A diferença entre o Exame Nacional do Ensino Médio (Enem) e os vestibulares está, essencialmente, no propósito para o qual foram criados. O Enem surgiu em 1998 com o objetivo de avaliar o desempenho dos estudantes matriculados no ensino médio. Já os vestibulares sempre foram realizadas com o único objetivo de ser um processo seletivo para ingresso em cursos superiores.

Depois de quase 20 anos, o Enem passou por várias modificações e, atualmente, é usado como modo de ingresso em diversas instituições de ensino superior, principalmente nas públicas. Além disso, diversos programas do governo oferecem vagas, bolsas e financiamento no ensino superior utilizando as notas do Enem.

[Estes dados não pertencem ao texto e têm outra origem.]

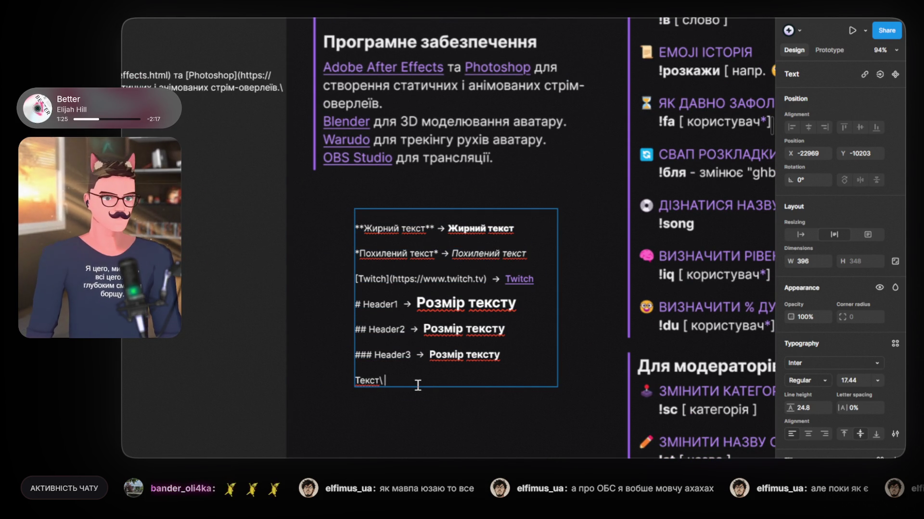
type("→ Розмір тексту")
key("ctrl+z")
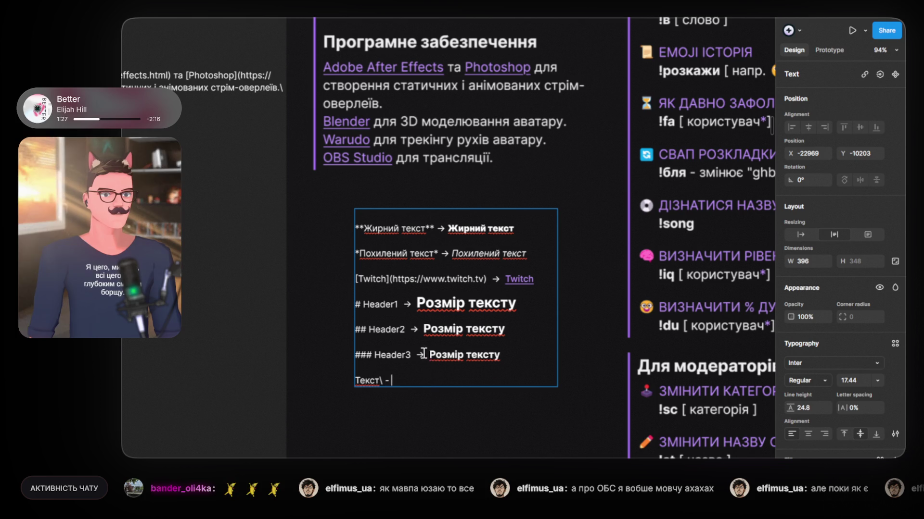
key("ctrl+c")
left_click(397, 382)
key("BackSpace")
key("BackSpace")
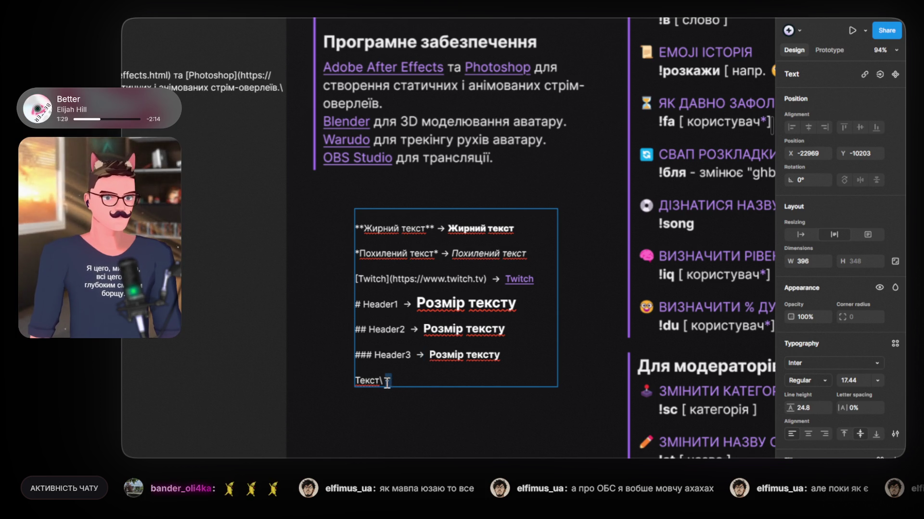
key("ctrl+v")
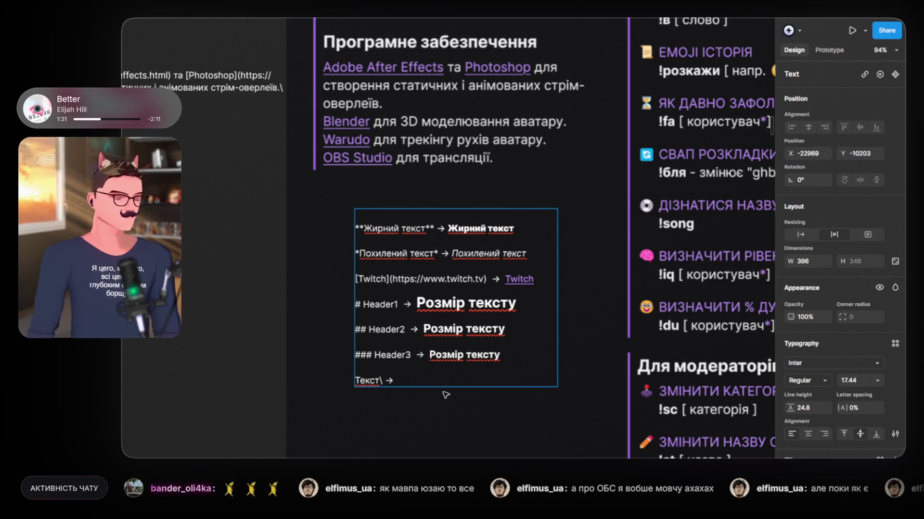
type("ц")
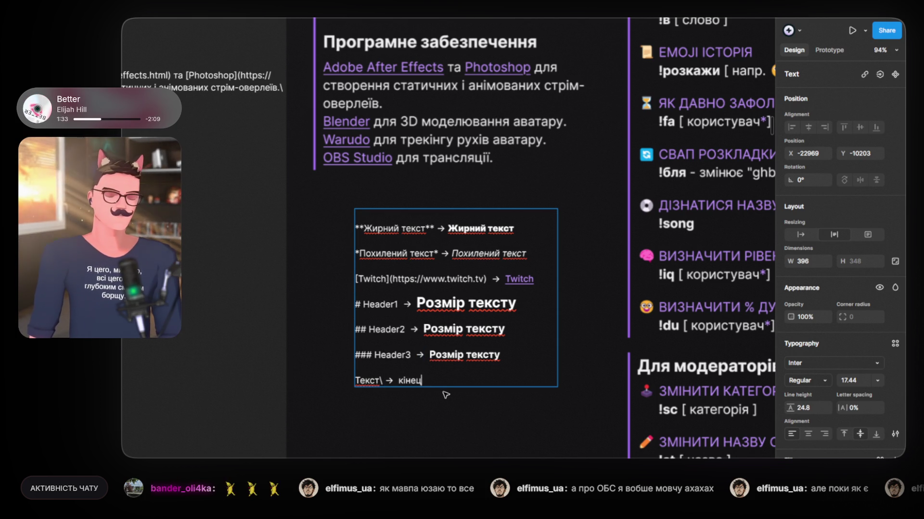
type("ь лінії")
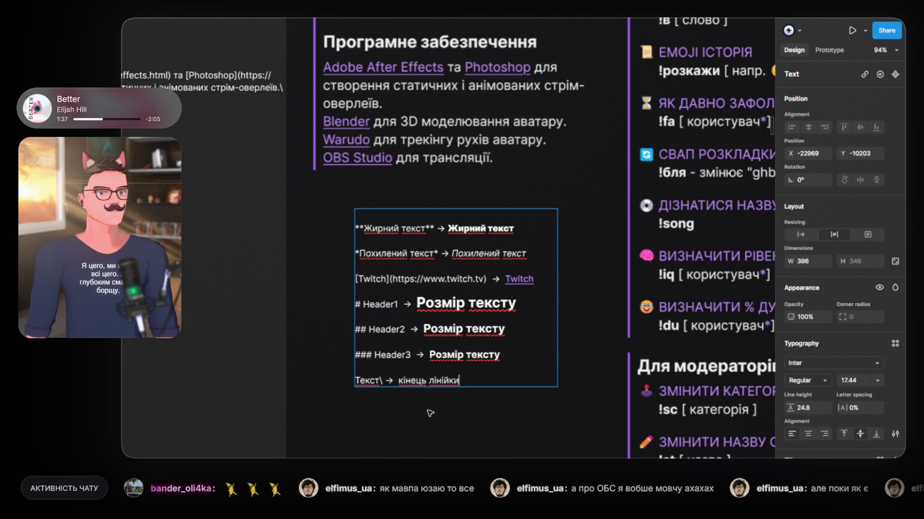
key("Escape")
key("Escape")
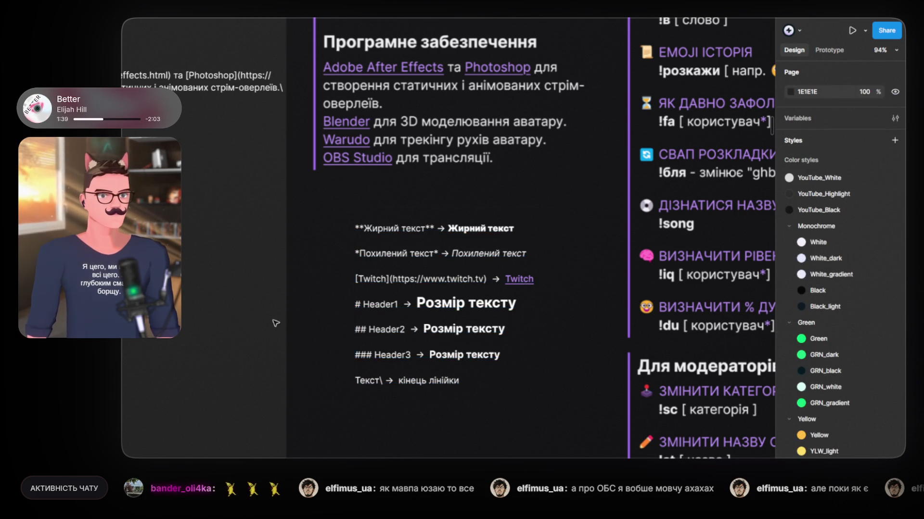
scroll(275, 323, "down", 5)
Step: Draw a rectangle filled with dark 0E0E10 and place it behind the markdown text
left_click(405, 215)
mouse_move(405, 216)
left_mouse_down()
mouse_move(328, 216)
mouse_move(345, 218)
left_mouse_up()
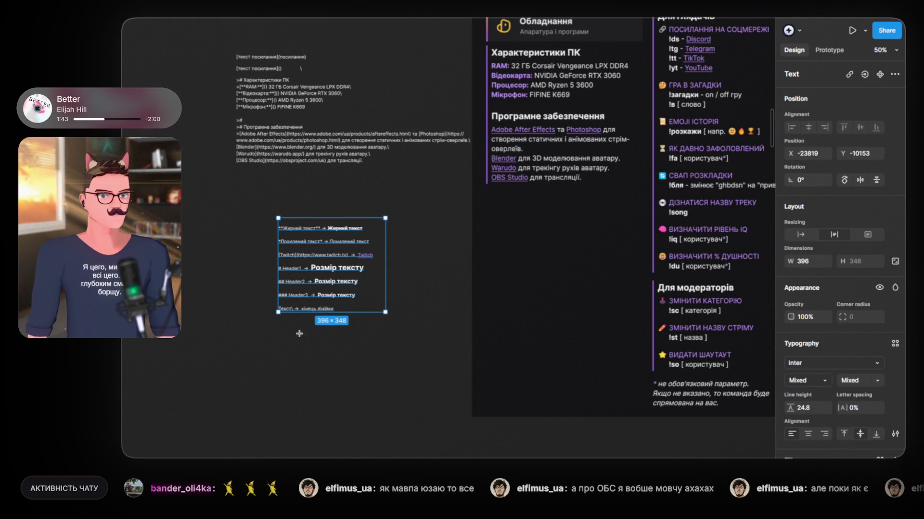
mouse_move(255, 206)
left_mouse_down()
mouse_move(387, 332)
mouse_move(401, 334)
left_mouse_up()
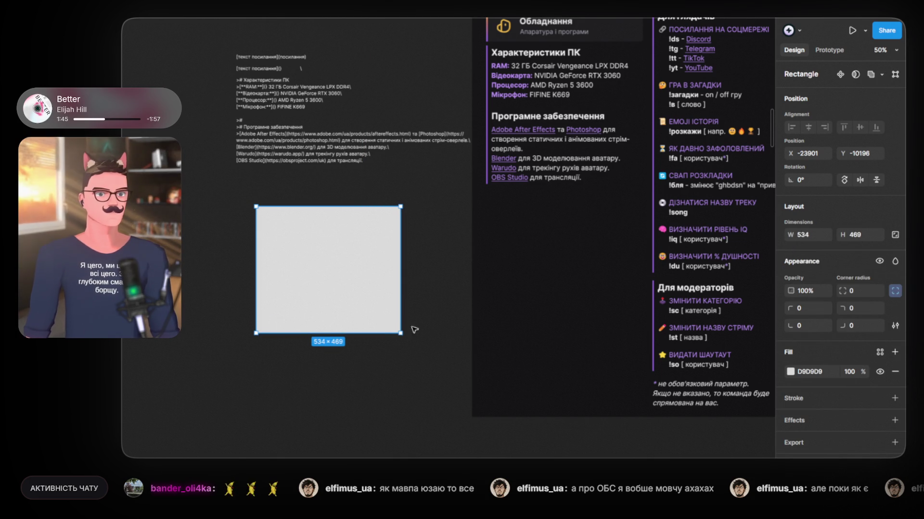
left_click(791, 372)
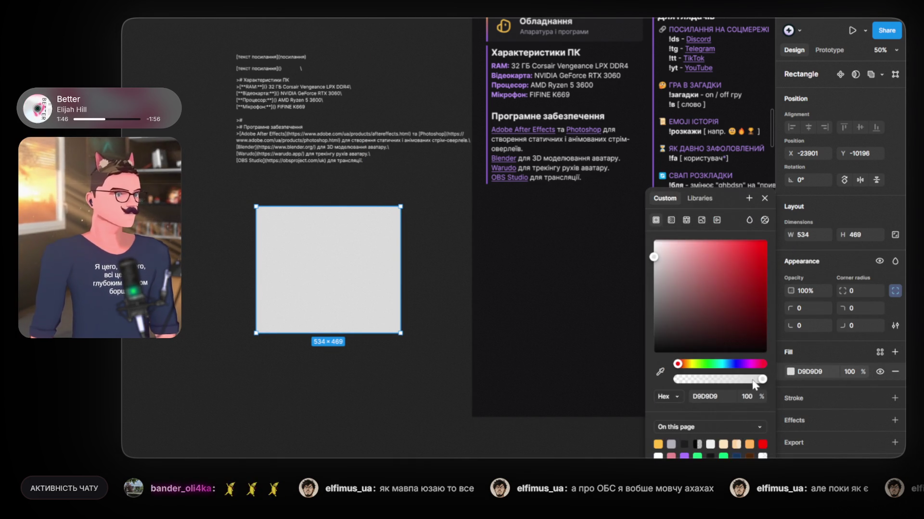
left_click(581, 317)
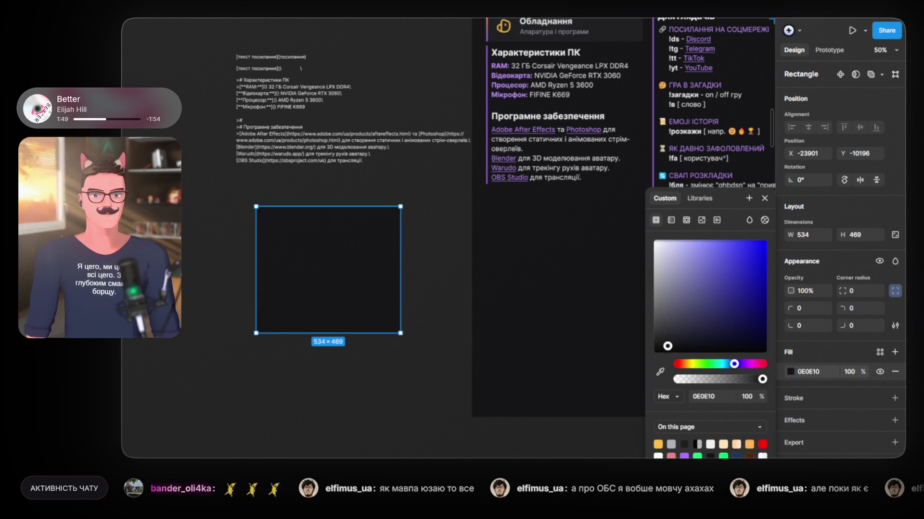
key("Delete")
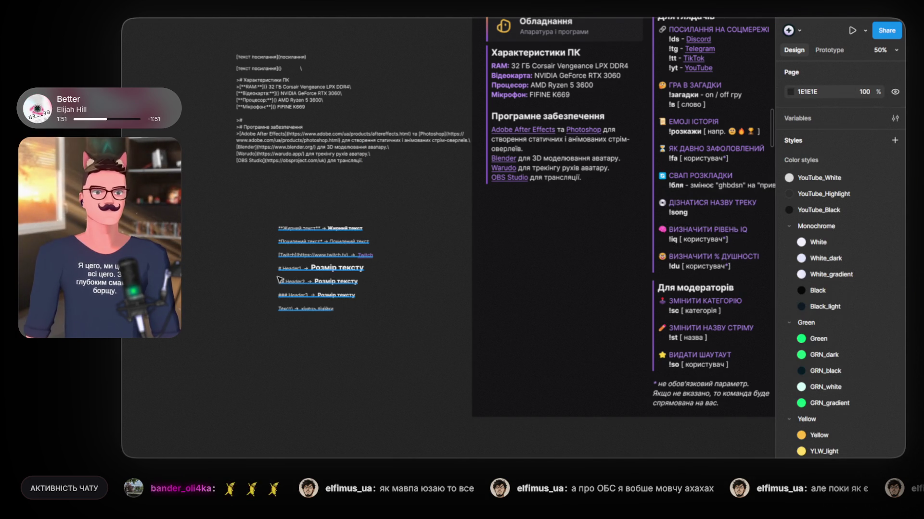
left_click(278, 280)
key("ctrl+z")
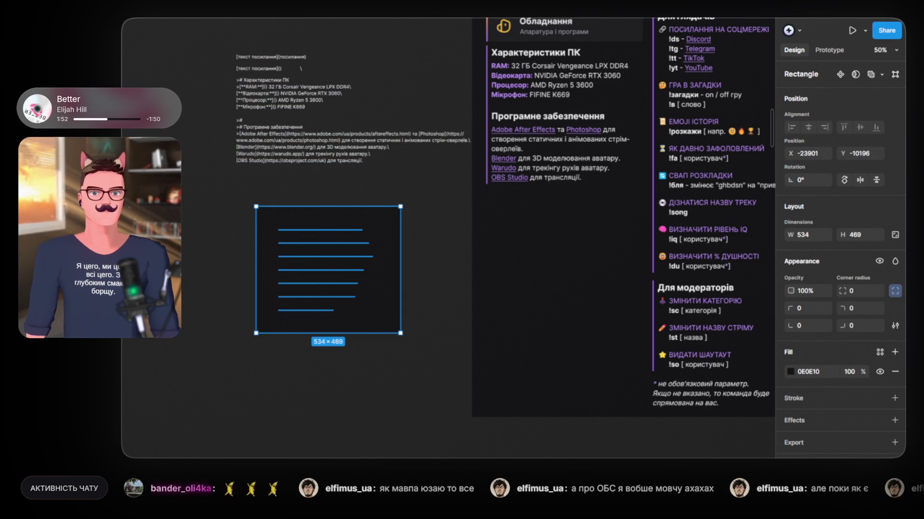
Step: Resize the dark rectangle to 467×417 so it frames the markdown text
scroll(283, 251, "up", 5)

Uma outra diferença era que, entre as edições de 2009 e 2016, o Enem poderia ser usado por pessoas com mais de 18 anos para obter certificado de conclusão do ensino médio, enquanto o vestibular só pode ser feito por estudantes que concluíram ou estão concluindo o ensino médio. No entanto, a partir de 2017 o Enem deixará de ser usado para certificação, ficando ainda mais parecido com um vestibular.

Os estudantes que participam do Enem contam com algumas possibilidades de uso da nota, entre elas para ingresso em cursos superiores. A maior parte das vagas oferecidas pelas universidades públicas federais é preenchida por meio do Sistema de Seleção Unificada (SiSU), que leva em consideração o desempenho no Enem.